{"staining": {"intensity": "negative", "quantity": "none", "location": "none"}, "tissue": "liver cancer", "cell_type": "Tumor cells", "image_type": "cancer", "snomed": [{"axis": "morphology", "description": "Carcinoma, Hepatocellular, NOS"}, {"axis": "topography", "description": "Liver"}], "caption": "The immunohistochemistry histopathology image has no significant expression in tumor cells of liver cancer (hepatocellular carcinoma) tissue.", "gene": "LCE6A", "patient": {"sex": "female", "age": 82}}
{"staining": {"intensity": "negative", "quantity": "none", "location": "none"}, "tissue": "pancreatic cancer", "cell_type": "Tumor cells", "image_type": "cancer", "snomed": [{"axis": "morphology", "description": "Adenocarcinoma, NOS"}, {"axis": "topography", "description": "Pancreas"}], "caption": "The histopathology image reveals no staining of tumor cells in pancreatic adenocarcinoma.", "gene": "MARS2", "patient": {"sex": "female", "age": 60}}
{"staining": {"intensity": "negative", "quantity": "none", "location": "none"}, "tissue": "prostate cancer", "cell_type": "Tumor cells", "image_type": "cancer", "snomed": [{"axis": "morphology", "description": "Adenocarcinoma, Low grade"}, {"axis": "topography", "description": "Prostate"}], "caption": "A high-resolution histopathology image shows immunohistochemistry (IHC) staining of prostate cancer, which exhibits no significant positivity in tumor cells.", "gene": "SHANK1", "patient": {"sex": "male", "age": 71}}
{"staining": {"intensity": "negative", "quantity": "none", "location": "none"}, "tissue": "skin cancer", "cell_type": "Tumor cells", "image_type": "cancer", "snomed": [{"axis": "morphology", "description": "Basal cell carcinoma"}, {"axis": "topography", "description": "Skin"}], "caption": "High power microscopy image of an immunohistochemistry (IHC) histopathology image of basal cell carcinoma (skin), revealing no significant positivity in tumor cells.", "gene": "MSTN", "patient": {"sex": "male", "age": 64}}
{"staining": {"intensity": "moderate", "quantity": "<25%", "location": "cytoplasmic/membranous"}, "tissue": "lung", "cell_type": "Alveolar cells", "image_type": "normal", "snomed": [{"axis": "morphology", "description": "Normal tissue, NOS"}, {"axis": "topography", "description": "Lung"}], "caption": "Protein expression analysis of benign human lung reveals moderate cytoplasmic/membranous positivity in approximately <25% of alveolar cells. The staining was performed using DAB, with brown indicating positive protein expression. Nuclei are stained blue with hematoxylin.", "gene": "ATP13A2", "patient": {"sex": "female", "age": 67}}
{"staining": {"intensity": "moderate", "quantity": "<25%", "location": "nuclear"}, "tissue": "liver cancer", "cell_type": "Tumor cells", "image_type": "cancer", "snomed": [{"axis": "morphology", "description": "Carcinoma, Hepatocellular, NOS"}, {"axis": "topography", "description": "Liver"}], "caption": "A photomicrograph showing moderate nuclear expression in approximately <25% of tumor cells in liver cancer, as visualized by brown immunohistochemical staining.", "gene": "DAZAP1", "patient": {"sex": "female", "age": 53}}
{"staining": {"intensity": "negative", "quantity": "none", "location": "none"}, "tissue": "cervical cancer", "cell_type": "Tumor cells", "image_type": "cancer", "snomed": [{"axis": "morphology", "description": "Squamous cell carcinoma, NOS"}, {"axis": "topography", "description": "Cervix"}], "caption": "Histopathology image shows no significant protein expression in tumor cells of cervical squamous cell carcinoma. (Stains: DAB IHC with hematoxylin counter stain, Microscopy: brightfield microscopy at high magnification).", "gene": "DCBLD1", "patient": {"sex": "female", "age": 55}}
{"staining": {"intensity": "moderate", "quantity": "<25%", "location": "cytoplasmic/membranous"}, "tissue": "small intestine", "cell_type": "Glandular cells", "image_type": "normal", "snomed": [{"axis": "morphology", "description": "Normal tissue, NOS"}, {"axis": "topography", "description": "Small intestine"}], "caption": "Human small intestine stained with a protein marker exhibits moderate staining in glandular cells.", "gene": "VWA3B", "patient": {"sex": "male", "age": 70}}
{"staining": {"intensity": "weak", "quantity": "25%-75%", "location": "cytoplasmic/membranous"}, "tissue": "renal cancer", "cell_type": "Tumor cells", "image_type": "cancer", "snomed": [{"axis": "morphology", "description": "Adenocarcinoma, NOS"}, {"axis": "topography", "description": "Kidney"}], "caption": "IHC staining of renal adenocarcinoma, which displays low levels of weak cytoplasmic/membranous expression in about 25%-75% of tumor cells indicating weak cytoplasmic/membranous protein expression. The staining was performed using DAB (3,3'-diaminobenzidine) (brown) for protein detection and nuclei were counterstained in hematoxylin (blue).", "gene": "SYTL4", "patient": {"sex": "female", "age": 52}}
= = =
▸ Work instructions
Beginning with the very first line of the material above, give each line again exactly, ending with the line that contains "histopathology image reveals".

▸ Completed task
{"staining": {"intensity": "negative", "quantity": "none", "location": "none"}, "tissue": "liver cancer", "cell_type": "Tumor cells", "image_type": "cancer", "snomed": [{"axis": "morphology", "description": "Carcinoma, Hepatocellular, NOS"}, {"axis": "topography", "description": "Liver"}], "caption": "The immunohistochemistry histopathology image has no significant expression in tumor cells of liver cancer (hepatocellular carcinoma) tissue.", "gene": "LCE6A", "patient": {"sex": "female", "age": 82}}
{"staining": {"intensity": "negative", "quantity": "none", "location": "none"}, "tissue": "pancreatic cancer", "cell_type": "Tumor cells", "image_type": "cancer", "snomed": [{"axis": "morphology", "description": "Adenocarcinoma, NOS"}, {"axis": "topography", "description": "Pancreas"}], "caption": "The histopathology image reveals no staining of tumor cells in pancreatic adenocarcinoma.", "gene": "MARS2", "patient": {"sex": "female", "age": 60}}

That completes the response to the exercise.